Transcribe only what runs from the line containing "Figure 2. Coke" through the final line below, exactly, and leave every picture out.

..............................

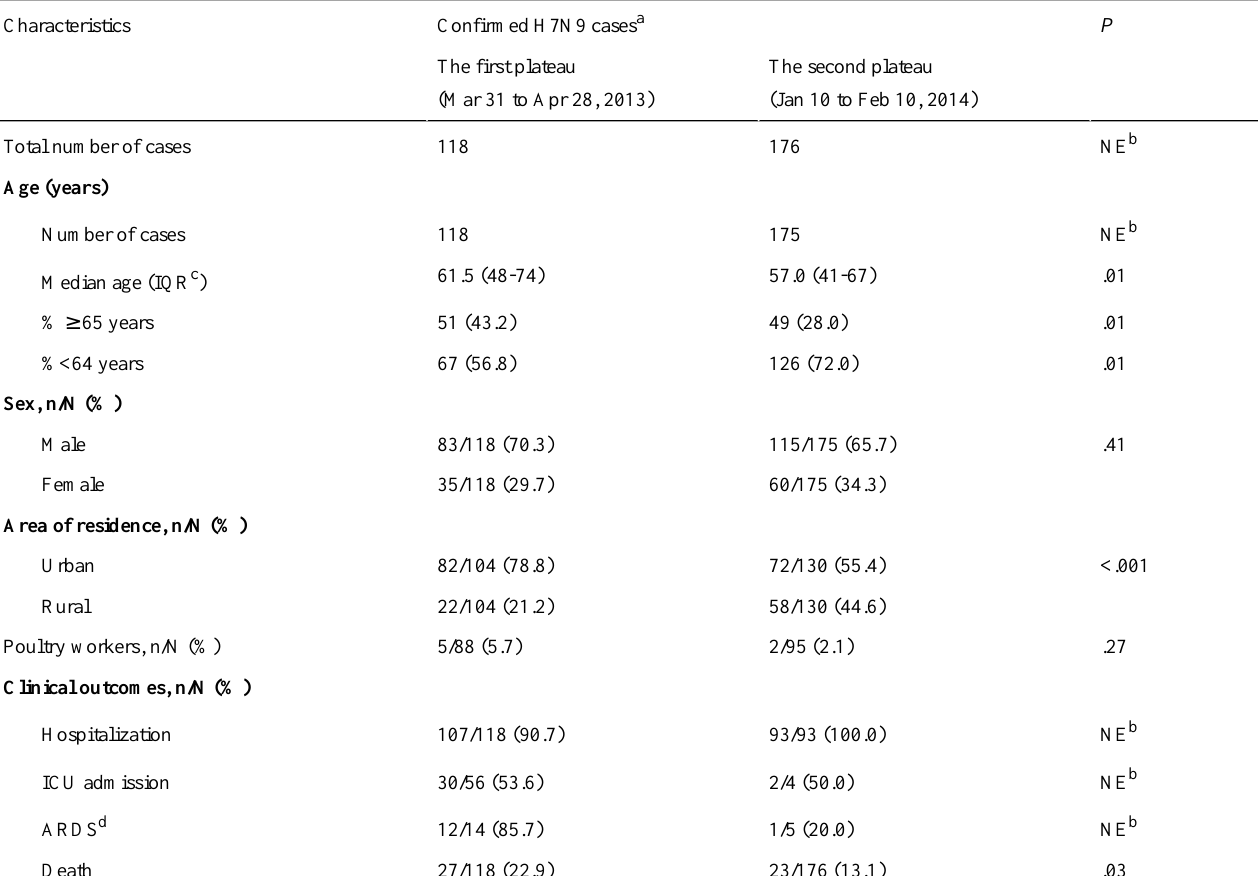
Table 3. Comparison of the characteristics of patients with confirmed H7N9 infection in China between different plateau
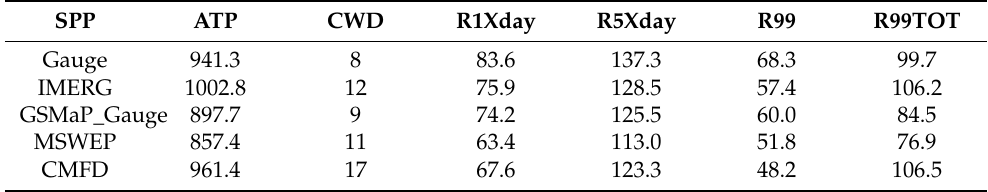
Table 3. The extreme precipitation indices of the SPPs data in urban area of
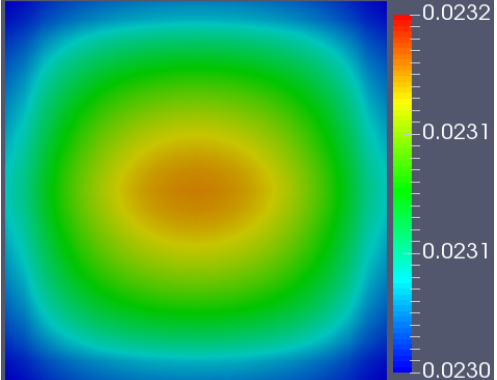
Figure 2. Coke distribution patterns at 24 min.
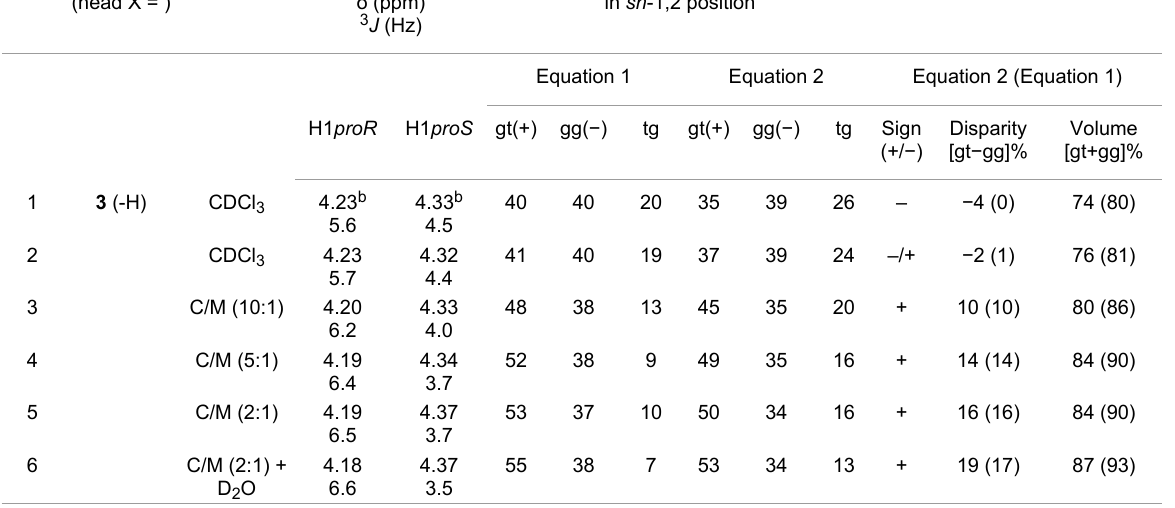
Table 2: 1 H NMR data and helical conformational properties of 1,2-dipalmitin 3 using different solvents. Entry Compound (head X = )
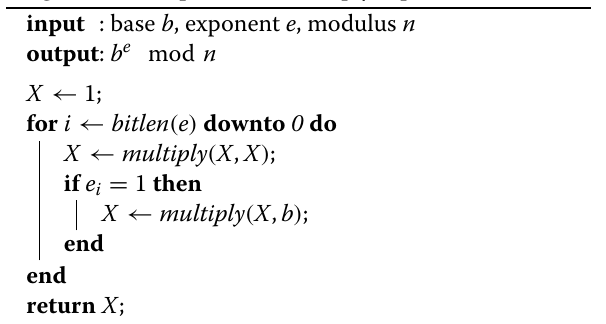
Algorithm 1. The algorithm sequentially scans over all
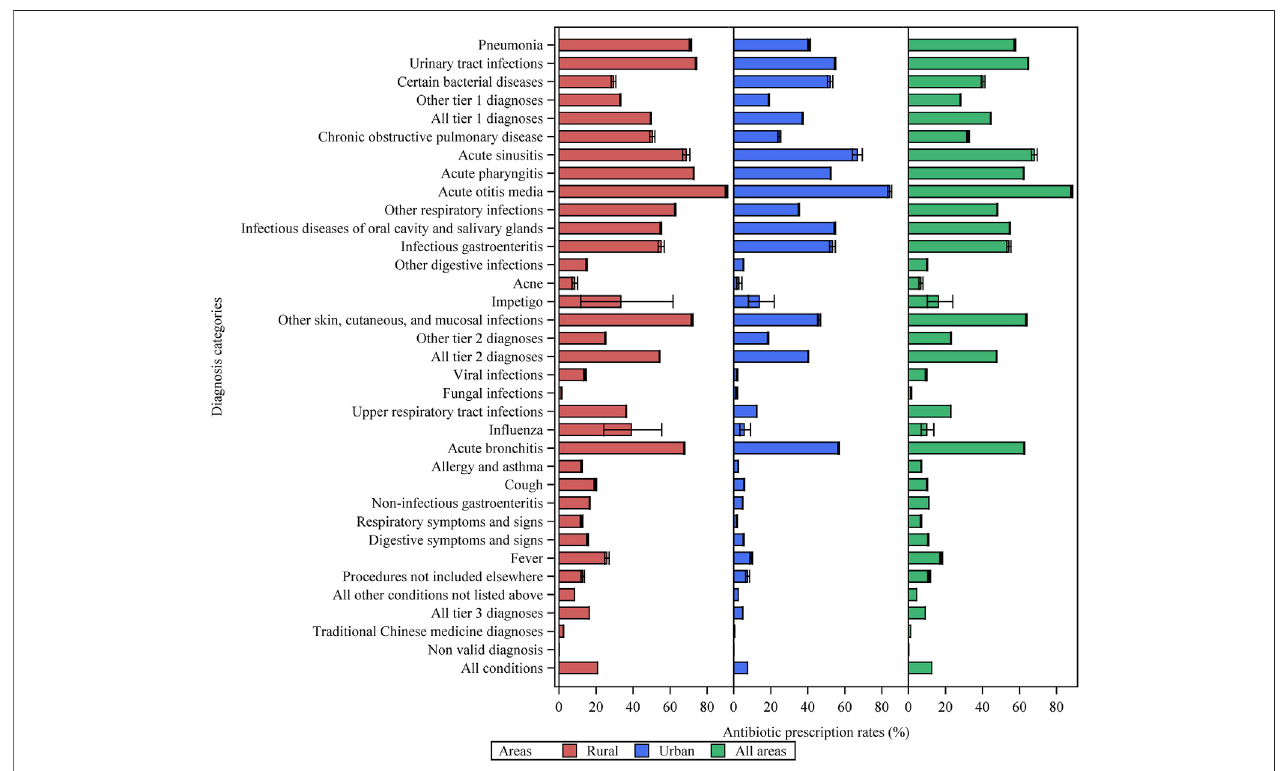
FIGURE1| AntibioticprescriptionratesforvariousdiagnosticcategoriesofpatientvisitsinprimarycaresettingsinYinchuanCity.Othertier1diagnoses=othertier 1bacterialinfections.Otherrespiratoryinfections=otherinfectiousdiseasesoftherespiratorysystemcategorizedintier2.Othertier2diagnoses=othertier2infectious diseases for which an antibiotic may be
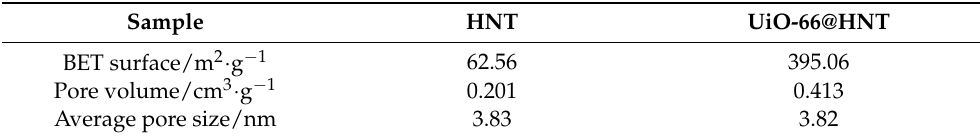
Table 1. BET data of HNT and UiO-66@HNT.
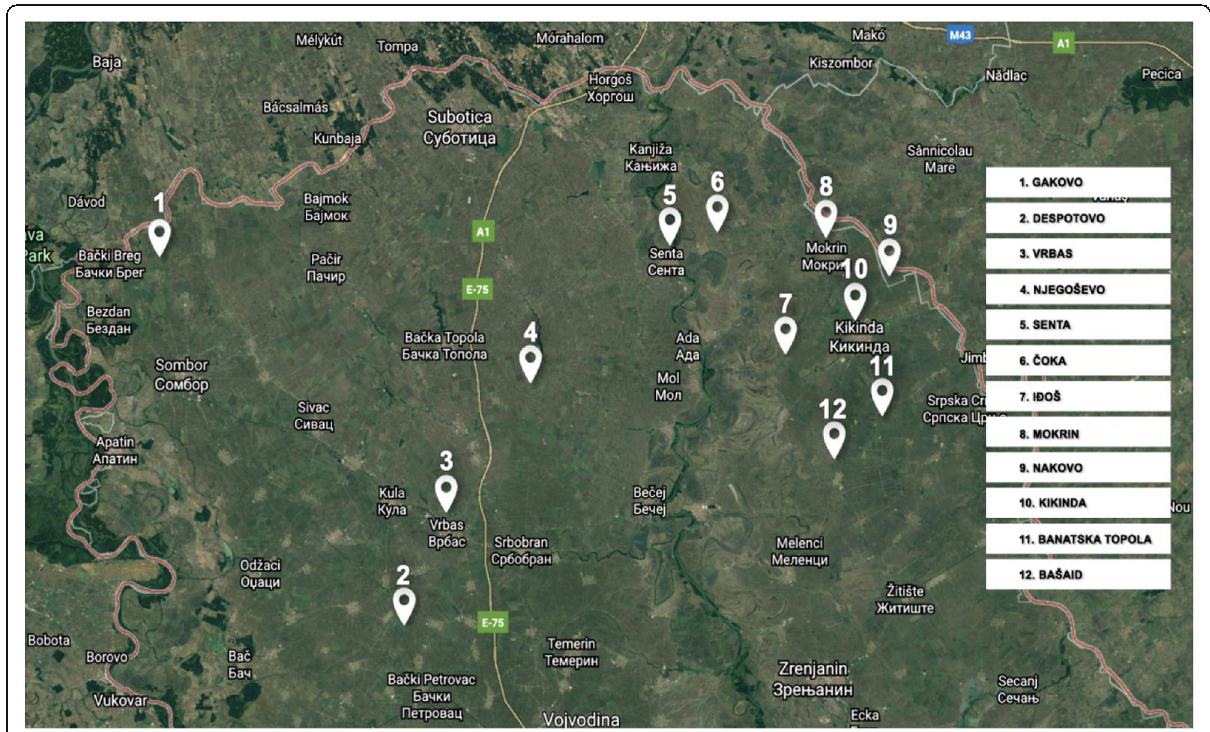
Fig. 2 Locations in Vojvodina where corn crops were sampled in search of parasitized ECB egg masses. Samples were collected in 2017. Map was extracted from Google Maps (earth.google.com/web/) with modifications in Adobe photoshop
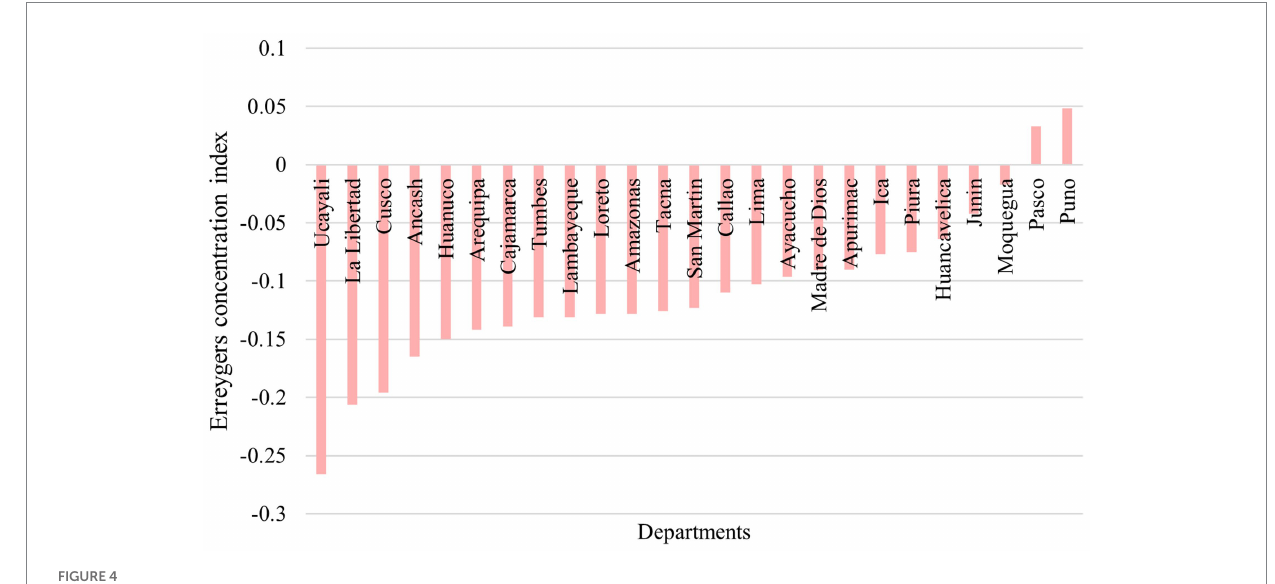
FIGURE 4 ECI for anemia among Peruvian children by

..............................

Exercise answer:
Figure 2. Coke distribution patterns at 24 min.
Table 2: 1 H NMR data and helical conformational properties of 1,2-dipalmitin 3 using different solvents. Entry Compound (head X = )
Algorithm 1. The algorithm sequentially scans over all
FIGURE1| AntibioticprescriptionratesforvariousdiagnosticcategoriesofpatientvisitsinprimarycaresettingsinYinchuanCity.Othertier1diagnoses=othertier 1bacterialinfections.Otherrespiratoryinfections=otherinfectiousdiseasesoftherespiratorysystemcategorizedintier2.Othertier2diagnoses=othertier2infectious diseases for which an antibiotic may be
Table 1. BET data of HNT and UiO-66@HNT.
Fig. 2 Locations in Vojvodina where corn crops were sampled in search of parasitized ECB egg masses. Samples were collected in 2017. Map was extracted from Google Maps (earth.google.com/web/) with modifications in Adobe photoshop
FIGURE 4 ECI for anemia among Peruvian children by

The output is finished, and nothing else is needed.